Reproduce exactly the lines below, starting with the line that contains "necessary), review, and" and ending with the last line of the records, both included, and nothing else.

Segment Start: PROVIDED RECORDS

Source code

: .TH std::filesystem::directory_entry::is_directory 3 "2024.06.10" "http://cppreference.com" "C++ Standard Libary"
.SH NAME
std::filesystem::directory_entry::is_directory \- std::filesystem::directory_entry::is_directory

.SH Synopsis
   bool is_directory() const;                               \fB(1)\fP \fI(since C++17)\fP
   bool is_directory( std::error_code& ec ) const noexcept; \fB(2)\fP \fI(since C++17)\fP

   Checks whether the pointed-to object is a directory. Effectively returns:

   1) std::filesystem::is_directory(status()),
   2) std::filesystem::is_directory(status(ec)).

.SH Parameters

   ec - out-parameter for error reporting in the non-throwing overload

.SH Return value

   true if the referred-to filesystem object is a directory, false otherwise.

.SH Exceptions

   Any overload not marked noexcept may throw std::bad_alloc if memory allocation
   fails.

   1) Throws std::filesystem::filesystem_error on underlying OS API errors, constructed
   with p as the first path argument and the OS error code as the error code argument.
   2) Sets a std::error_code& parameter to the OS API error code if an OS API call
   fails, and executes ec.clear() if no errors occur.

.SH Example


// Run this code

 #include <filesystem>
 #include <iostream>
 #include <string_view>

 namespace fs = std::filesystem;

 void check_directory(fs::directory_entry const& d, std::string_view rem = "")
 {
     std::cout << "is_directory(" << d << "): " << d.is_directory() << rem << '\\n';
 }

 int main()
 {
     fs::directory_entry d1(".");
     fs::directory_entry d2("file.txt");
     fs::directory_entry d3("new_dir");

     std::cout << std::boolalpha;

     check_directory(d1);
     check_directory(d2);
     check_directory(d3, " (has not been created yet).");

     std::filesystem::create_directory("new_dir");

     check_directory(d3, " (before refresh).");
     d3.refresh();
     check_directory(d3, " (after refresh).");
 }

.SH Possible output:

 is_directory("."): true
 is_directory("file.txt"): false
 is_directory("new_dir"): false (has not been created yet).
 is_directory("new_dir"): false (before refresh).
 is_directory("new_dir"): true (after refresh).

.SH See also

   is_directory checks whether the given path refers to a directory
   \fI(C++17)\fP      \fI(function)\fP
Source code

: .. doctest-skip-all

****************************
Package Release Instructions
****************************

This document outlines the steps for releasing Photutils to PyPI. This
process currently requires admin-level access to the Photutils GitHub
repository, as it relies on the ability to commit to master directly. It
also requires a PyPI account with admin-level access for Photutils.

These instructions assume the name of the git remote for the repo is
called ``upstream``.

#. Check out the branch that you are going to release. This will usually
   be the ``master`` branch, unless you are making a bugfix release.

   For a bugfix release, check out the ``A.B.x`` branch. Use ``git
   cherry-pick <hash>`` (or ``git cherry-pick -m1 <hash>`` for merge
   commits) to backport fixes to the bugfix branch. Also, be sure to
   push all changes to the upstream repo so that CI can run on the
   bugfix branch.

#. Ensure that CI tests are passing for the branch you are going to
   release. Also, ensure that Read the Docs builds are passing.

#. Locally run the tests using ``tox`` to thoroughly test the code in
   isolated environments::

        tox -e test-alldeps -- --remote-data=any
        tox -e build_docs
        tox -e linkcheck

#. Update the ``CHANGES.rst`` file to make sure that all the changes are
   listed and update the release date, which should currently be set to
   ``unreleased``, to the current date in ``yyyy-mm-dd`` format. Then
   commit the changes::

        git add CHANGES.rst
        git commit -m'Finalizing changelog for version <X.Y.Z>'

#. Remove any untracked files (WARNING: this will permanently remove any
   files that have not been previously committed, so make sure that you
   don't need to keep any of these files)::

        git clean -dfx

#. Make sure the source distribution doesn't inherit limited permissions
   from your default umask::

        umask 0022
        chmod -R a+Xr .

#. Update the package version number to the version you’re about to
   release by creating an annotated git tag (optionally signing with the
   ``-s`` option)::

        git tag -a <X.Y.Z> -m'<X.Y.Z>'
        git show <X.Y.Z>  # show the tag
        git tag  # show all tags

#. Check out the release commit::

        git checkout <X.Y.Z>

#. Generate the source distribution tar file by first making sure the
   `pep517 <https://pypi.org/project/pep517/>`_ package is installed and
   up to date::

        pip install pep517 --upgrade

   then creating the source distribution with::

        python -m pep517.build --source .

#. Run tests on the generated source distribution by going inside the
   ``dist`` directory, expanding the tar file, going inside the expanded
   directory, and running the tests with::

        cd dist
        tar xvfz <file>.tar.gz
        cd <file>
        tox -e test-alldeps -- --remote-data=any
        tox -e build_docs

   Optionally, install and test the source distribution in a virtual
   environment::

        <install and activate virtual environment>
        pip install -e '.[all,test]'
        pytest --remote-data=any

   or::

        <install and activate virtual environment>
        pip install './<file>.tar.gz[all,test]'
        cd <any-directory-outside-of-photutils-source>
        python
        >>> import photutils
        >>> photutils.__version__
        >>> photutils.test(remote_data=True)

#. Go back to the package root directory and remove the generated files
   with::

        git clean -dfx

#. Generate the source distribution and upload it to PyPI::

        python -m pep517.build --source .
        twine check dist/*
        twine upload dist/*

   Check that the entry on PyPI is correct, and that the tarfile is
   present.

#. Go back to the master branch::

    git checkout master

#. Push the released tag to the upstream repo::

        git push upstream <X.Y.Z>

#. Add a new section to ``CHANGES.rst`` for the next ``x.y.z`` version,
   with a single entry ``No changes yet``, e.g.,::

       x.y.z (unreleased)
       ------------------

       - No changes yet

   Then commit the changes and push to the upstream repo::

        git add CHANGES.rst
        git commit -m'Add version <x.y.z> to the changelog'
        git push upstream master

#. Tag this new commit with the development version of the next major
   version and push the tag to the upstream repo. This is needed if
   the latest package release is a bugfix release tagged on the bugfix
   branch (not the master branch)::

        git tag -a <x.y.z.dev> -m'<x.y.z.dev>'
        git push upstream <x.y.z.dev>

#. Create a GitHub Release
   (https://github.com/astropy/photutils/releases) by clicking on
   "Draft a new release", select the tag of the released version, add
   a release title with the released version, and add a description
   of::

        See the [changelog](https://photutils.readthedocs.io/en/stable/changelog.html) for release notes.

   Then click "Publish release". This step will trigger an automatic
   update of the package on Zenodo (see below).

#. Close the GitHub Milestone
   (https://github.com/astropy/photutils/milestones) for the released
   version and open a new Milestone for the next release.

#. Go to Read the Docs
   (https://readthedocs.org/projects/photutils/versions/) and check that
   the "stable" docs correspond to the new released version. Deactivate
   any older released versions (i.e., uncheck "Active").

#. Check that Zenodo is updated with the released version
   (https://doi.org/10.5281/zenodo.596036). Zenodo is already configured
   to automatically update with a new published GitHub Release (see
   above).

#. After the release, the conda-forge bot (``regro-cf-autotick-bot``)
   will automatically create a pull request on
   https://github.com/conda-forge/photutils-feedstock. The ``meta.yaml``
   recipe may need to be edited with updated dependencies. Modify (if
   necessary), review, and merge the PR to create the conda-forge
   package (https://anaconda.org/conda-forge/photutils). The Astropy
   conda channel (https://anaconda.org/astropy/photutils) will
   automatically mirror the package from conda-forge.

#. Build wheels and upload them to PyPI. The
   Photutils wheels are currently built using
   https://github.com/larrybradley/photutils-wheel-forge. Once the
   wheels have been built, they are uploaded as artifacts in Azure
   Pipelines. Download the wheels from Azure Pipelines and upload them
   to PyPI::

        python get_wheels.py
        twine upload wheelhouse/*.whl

Segment End: PROVIDED RECORDS

## EXERCISE OUTPUT
   necessary), review, and merge the PR to create the conda-forge
   package (https://anaconda.org/conda-forge/photutils). The Astropy
   conda channel (https://anaconda.org/astropy/photutils) will
   automatically mirror the package from conda-forge.

#. Build wheels and upload them to PyPI. The
   Photutils wheels are currently built using
   https://github.com/larrybradley/photutils-wheel-forge. Once the
   wheels have been built, they are uploaded as artifacts in Azure
   Pipelines. Download the wheels from Azure Pipelines and upload them
   to PyPI::

        python get_wheels.py
        twine upload wheelhouse/*.whl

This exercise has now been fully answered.